Moira Gerety became New Mexico's CIO in January 2003, and immediately walked into a legislature that wanted to change the way the state spends IT money. Gerety took that request and ran with it.

She developed a policy where the CIO now approves purchases made with state or federal money. She also insisted that agency CIOs take some accountability for the overall enterprise, not just their individual agencies. She is leading the state in developing an enterprisewide approach to IT.


Talk about the reorganization and consolidation of agency CIOs.
We're doing consolidation on two levels: One, within each agency we are empowering CIOs to oversee the whole gamut of IT, even IT that has been historically embedded in divisions and programs. Within each agency we are insisting that the CIO report at a high enough level to sit at the management table, which is a huge change for some agencies.

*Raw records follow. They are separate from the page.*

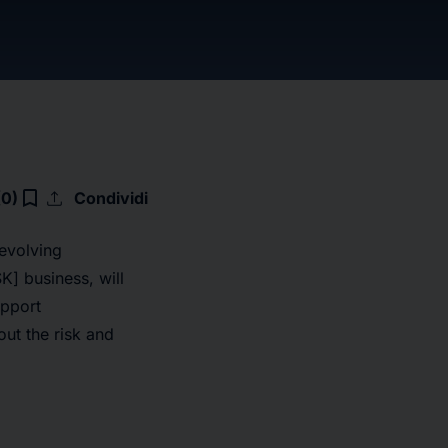
upload
bookmark_border
(0)
Condividi
 evolving
] business, will
upport
out the risk and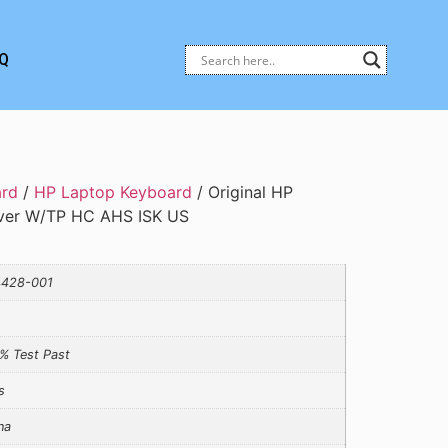
Q
ard
/
HP Laptop Keyboard
/ Original HP
ver W/TP HC AHS ISK US
428-001
% Test Past
s
na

And we're requiring that their personnel and budgets be consolidated as much as possible under the agency CIO, but even if they're not hard-configured under the CIO, that they do have oversight over all IT activities within the agencies.

We're doing agency consolidation and enterprise consolidation, but that's more at the infrastructure level.

So we're establishing through our architecture committee which pieces of technology need to be provided like utilities. E-mail should be a given, the network should be a given, our accounting system should be a given. [Agencies] should focus on welfare systems, tax systems, etc.


Is that the biggest challenge in the offing?
Now that we've got a pretty concrete plan, we've gotten some decent funding to accomplish the plan. The next big challenge is executing and providing centralized services with which the agencies can feel comfortable -- they're reliable, they're available 24/7, and there are competent people running them. Because as with most traditional central data centers, the focus has been sort of mainframe, and they have not had a good service mentality.

The real key is creating reliable, reputable enterprise services within an organization, which has been historically more of a mainframe shop.


What's the biggest change you've made since taking over?
The biggest change really becomes the insistence that agencies take some accountability for the overall enterprise. It is difficult for agency CIOs to get their own agency work done, much less enterprise, but I think we've managed to convince them that if we can offload them from some of the infrastructure components of their work, they can focus their energies on more mission-critical application levels, and therefore start improving services to constituents.